142nd APHA Annual Meeting and Exposition

Annual Meeting Recordings are now available for purchase

303608
How efficient and inefficient hospitals differ

142nd APHA Annual Meeting and Exposition (November 15 - November 19, 2014): http://www.apha.org/events-and-meetings/annual
Tuesday, November 18, 2014 : 10:50 AM - 11:10 AM

Michael D. Rosko, PhD , Health Care Management, Widener University, Chester, PA
Herbert Wong, PhD , CDOM, Agency for Healthcare Research and Quality, Rockville, MD
Improved hospital cost-efficiency can bend the cost curve without adversely affecting access. Stochastic Frontier Analysis (SFA) was used to estimate hospital cost-efficiency.   Because it was important to control for variations in quality and patient burden of illness, the study was restricted to hospitals in 39 states that supplied administrative data (from which quality indicators were derived) to the Agency for Healthcare Research and Quality (AHRQ) Health Care Cost and Utilization Project (HCUP) during the entire study period. The analytical file included 1,786 hospitals that reported complete data in during the period 2006-10. We used a balanced panel design and merged hospital-specific data from data files compiled by the American Hospital Association and the Center for Medicare and Medicaid Services.  Quality indicators came from the application of the AHRQ Quality Indicator (QI) software to HCUP data.  We used the Battese-Coelli simultaneous SFA model to estimate cost-inefficiency (reversed coded to reflect efficiency to simplify interpretation). The model included standard cost function variables such as admissions, outpatient visits, post-admission patient days, and prices of capital and labor; as well variables for case-mix, service-mix and quality. Inefficiency-effects variables were used to represent a variety of internal and external environment pressures for efficiency including ownership, competition, and payment policies. Statistical tests supported a translog cost function and a truncated-normal distribution for the inefficiency component of the residual.

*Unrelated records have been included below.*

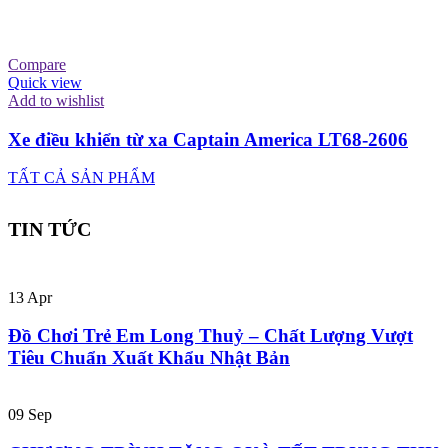
Compare
Quick view
Add to wishlist
Xe điều khiển từ xa Captain America LT68-2606
TẤT CẢ SẢN PHẨM
TIN TỨC
13
Apr
Đồ Chơi Trẻ Em Long Thuỷ – Chất Lượng Vượt
Tiêu Chuẩn Xuất Khẩu Nhật Bản
09
Sep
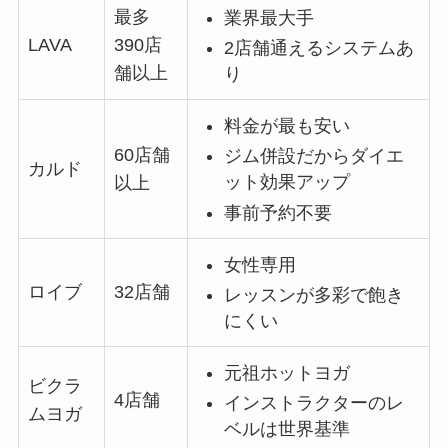
最多
業界最大手
LAVA
390店
2店舗通えるシステムあ
舗以上
り
料金が最も安い
60店舗
ジム併設だからダイエ
カルド
ット効果アップ
以上
事前予約不要
女性専用
ロイブ
32店舗
レッスンが多彩で飽き
にくい
元祖ホットヨガ
ビクラ
4店舗
インストラクターのレ
ムヨガ
ベルは世界基準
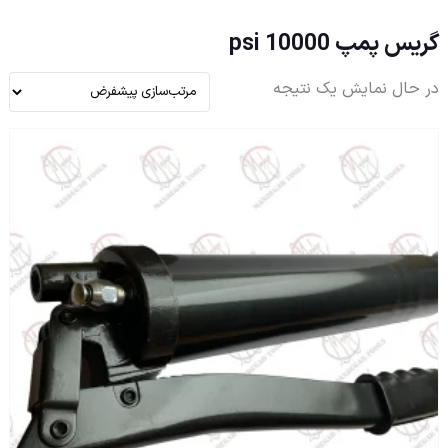
گریس پمپ 10000 psi
در حال نمایش یک نتیجه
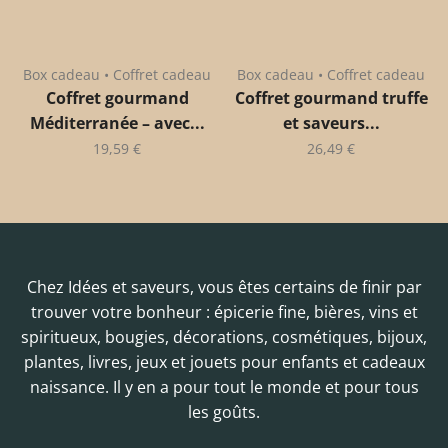
Box cadeau • Coffret cadeau
Box cadeau • Coffret cadeau
Coffret gourmand
Coffret gourmand truffe
Méditerranée – avec...
et saveurs...
19,59
€
26,49
€
Chez Idées et saveurs, vous êtes certains de finir par
trouver votre bonheur : épicerie fine, bières, vins et
spiritueux, bougies, décorations, cosmétiques, bijoux,
plantes, livres, jeux et jouets pour enfants et cadeaux
naissance. Il y en a pour tout le monde et pour tous
les goûts.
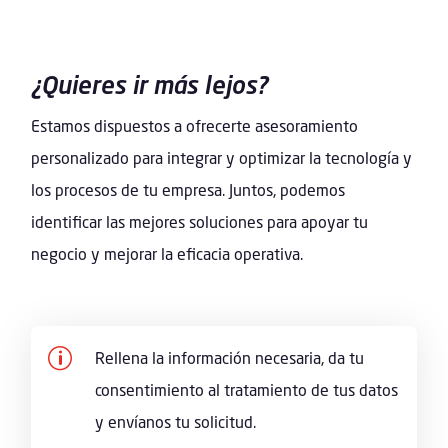
¿Quieres ir más lejos?
Estamos dispuestos a ofrecerte asesoramiento
personalizado para integrar y optimizar la tecnología y
los procesos de tu empresa. Juntos, podemos
identificar las mejores soluciones para apoyar tu
negocio y mejorar la eficacia operativa.
p
Rellena la información necesaria, da tu
consentimiento al tratamiento de tus datos
y envíanos tu solicitud.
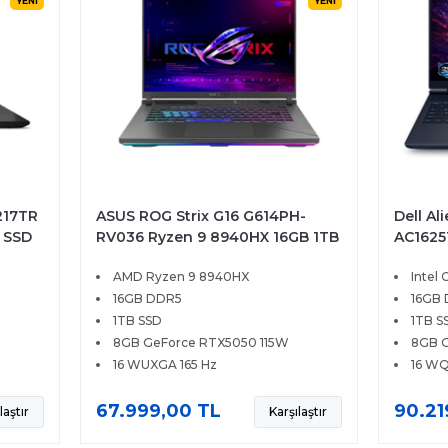
YENİ
YENİ
217TR
ASUS ROG Strix G16 G614PH-
Dell Al
 SSD
RV036 Ryzen 9 8940HX 16GB 1TB
AC16251
0Hz
SSD 8GB RTX5050 115W 16
SSD 8G
AMD Ryzen 9 8940HX
Intel 
WUXGA 165Hz FreeDOS
WQXGA
16GB DDR5
16GB
1TB SSD
1TB S
8GB GeForce RTX5050 115W
8GB G
16 WUXGA 165 Hz
16 WQ
67.999,00 TL
90.21
laştır
Karşılaştır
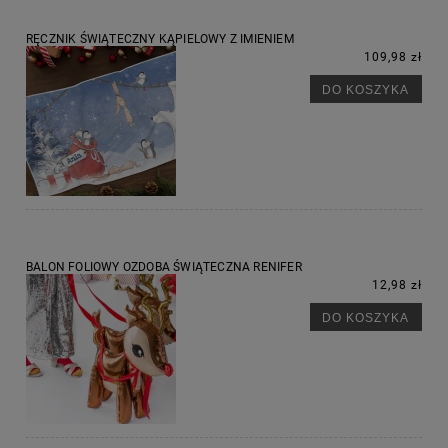
RĘCZNIK ŚWIĄTECZNY KĄPIELOWY Z IMIENIEM
109,98 zł
DO KOSZYKA
BALON FOLIOWY OZDOBA ŚWIĄTECZNA RENIFER
12,98 zł
DO KOSZYKA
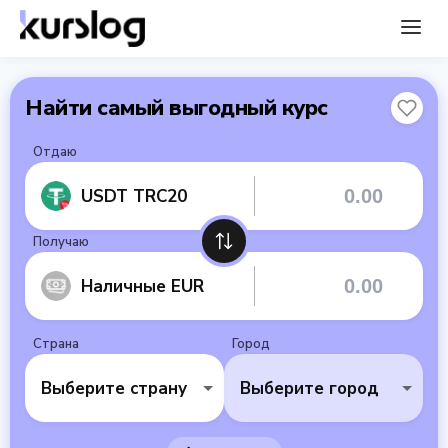
Найти самый выгодный курс
Отдаю
USDT TRC20
Получаю
Наличные EUR
Страна
Город
Выберите страну
Выберите город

Preliminary analysis found that the average estimated cost-efficiency was 90.35%. Our analysis focuses on performance measures, characteristics and market variables of the top and bottom 100 hospitals as ranked by cost- efficiency(group means of 97.04% and 70.03%) . We found to the most efficient hospitals tended to have lower average costs ($11,094 vs. $30,610), use fewer employees (0.3342 vs. 0.5873), earned a higher operating margin (0.0979 vs.     -0.2292). The most efficient group of hospitals tended to be non-teaching, for-profit, and members of multi-hospital systems. The least efficient hospitals had more academic medical centers, were publicly owned and much less likely to be a system-member. The highly efficient hospitals relied more on Medicare (45.19% of admissions vs. 38.54%) but less on Medicaid (20.65% vs 23.09%). Not consistent with expectations, hospitals in the most efficient group had a lower mean occupancy rate (59.27% vs. 67.20%)  and were located in areas with a lower HMO penetration rate (18.55% vs 35.48%). The later result may be explained by a greater preference for HMOs in high-cost areas. The paper concludes with policy implications.

Learning Areas:

Biostatistics, economics

Learning Objectives:
Describe how performance varies in very efficient and very inefficient hospitals Explain how stochastic frontier analysis can measure hospital efficiency Discuss implications of correlates of high and low cost-efficiency on public policy

Keyword(s): Hospitals, Economic Analysis

Presenting author's disclosure statement:

Qualified on the content I am responsible for because: I am the principal investigator on this project. I have published over 5 papers using stochastic frontier analysis
Any relevant financial relationships? No

I agree to comply with the American Public Health Association Conflict of Interest and Commercial Support Guidelines, and to disclose to the participants any off-label or experimental uses of a commercial product or service discussed in my presentation.